* **RECORDS TO PROCESS**:

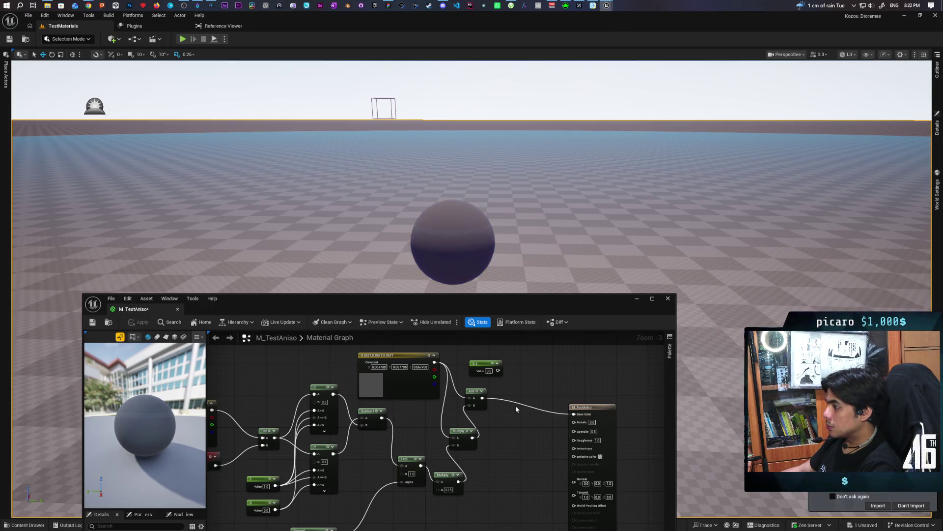
Step: Lower the Multiply node's B value from 3 to 0.3 and apply it to the sphere
mouse_move(516, 221)
left_mouse_down()
mouse_move(516, 206)
mouse_move(524, 223)
left_mouse_up()
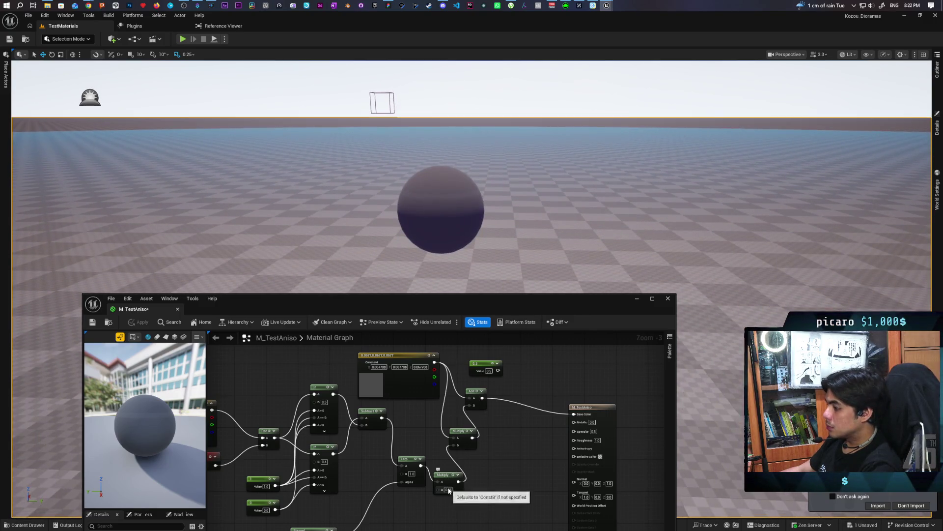
left_click_drag(447, 484, 514, 467)
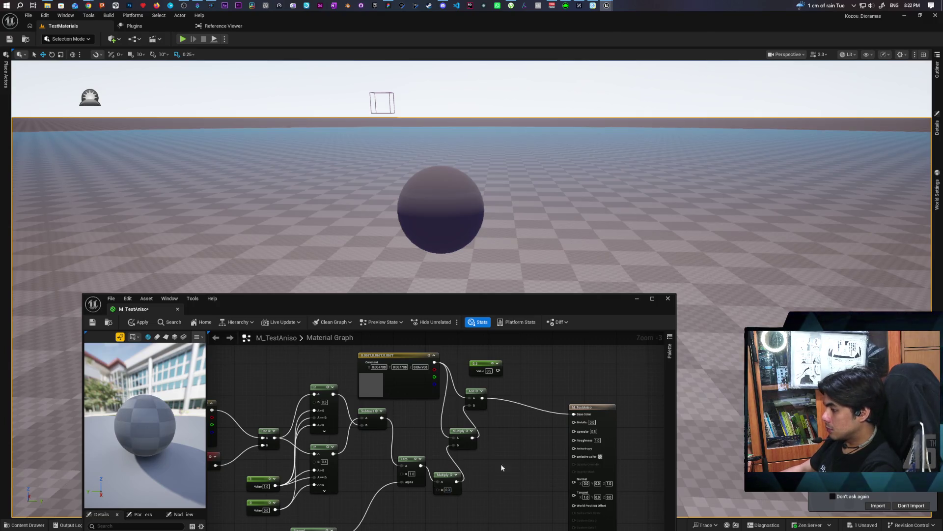
key("ctrl+z")
key("ctrl+s")
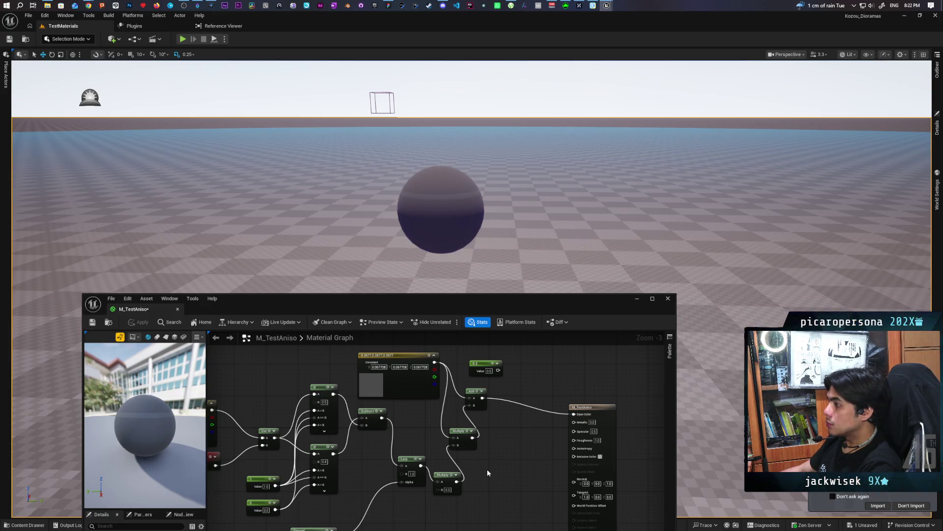
mouse_move(487, 246)
left_mouse_down()
mouse_move(487, 211)
mouse_move(486, 231)
left_mouse_up()
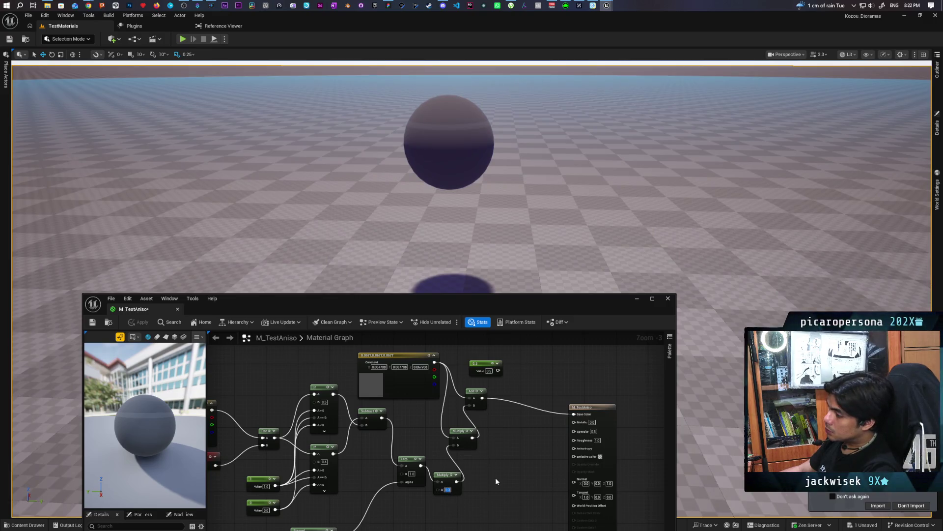
key("ctrl+z")
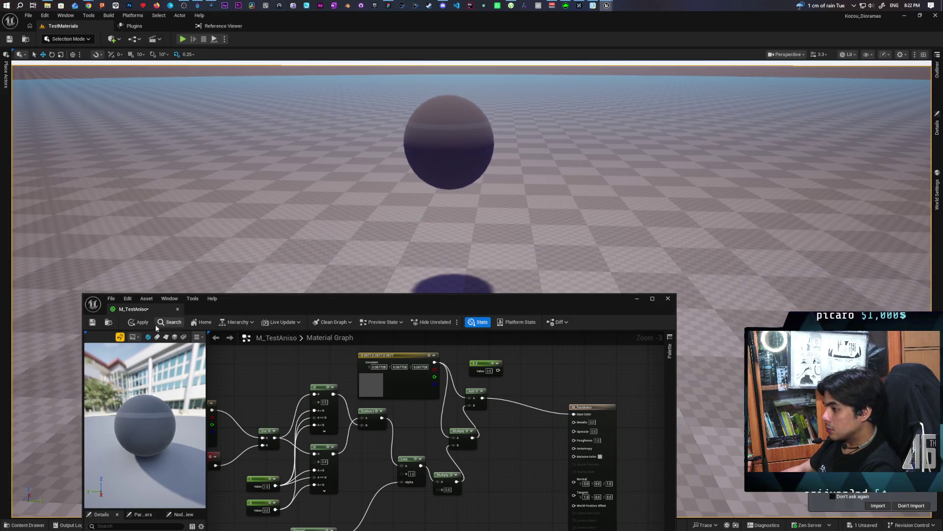
key("ctrl+s")
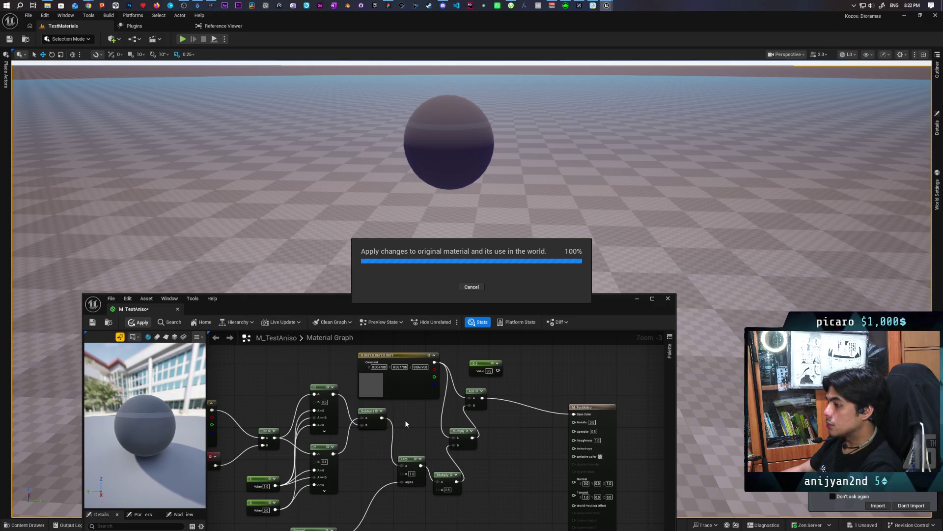
mouse_move(533, 186)
left_mouse_down()
mouse_move(533, 157)
mouse_move(492, 167)
mouse_move(532, 186)
mouse_move(570, 181)
mouse_move(492, 182)
mouse_move(497, 196)
mouse_move(533, 186)
mouse_move(609, 189)
mouse_move(565, 197)
mouse_move(630, 241)
left_mouse_up()
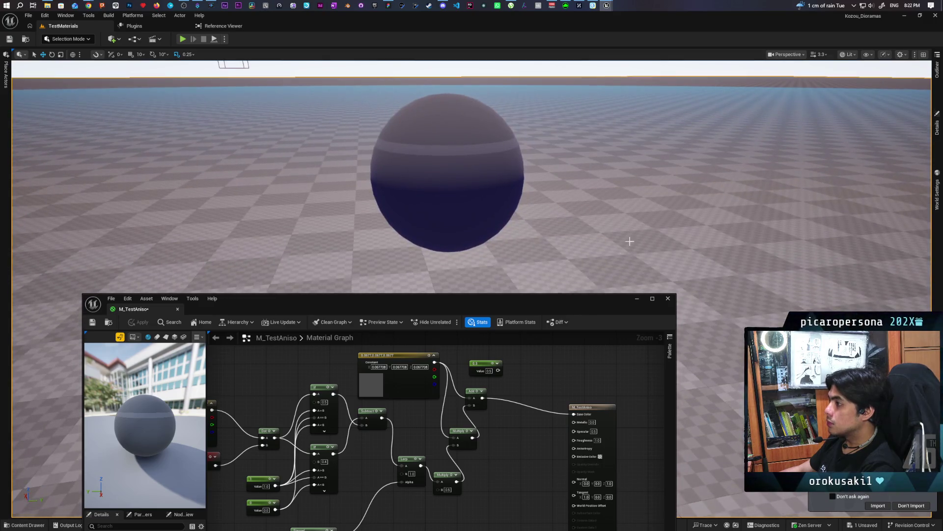
right_click(398, 356)
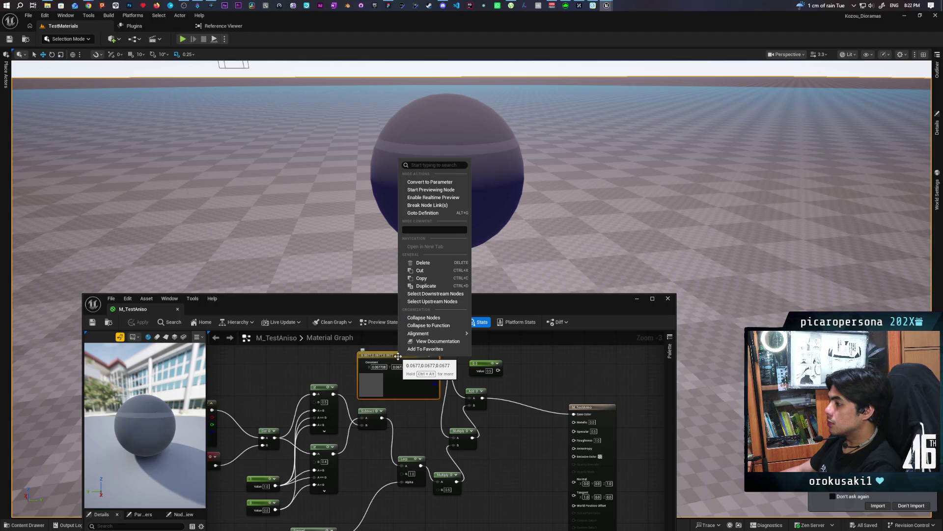
Step: Convert the colour constant into a parameter named 'Base Color' and apply it
left_click(430, 182)
type("Base Color")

* **EXERCISE GOAL**:
Please return every line in the data that includes the string "Color".

* **WRITTEN RESPONSE**:
Step: Convert the colour constant into a parameter named 'Base Color' and apply it
type("Base Color")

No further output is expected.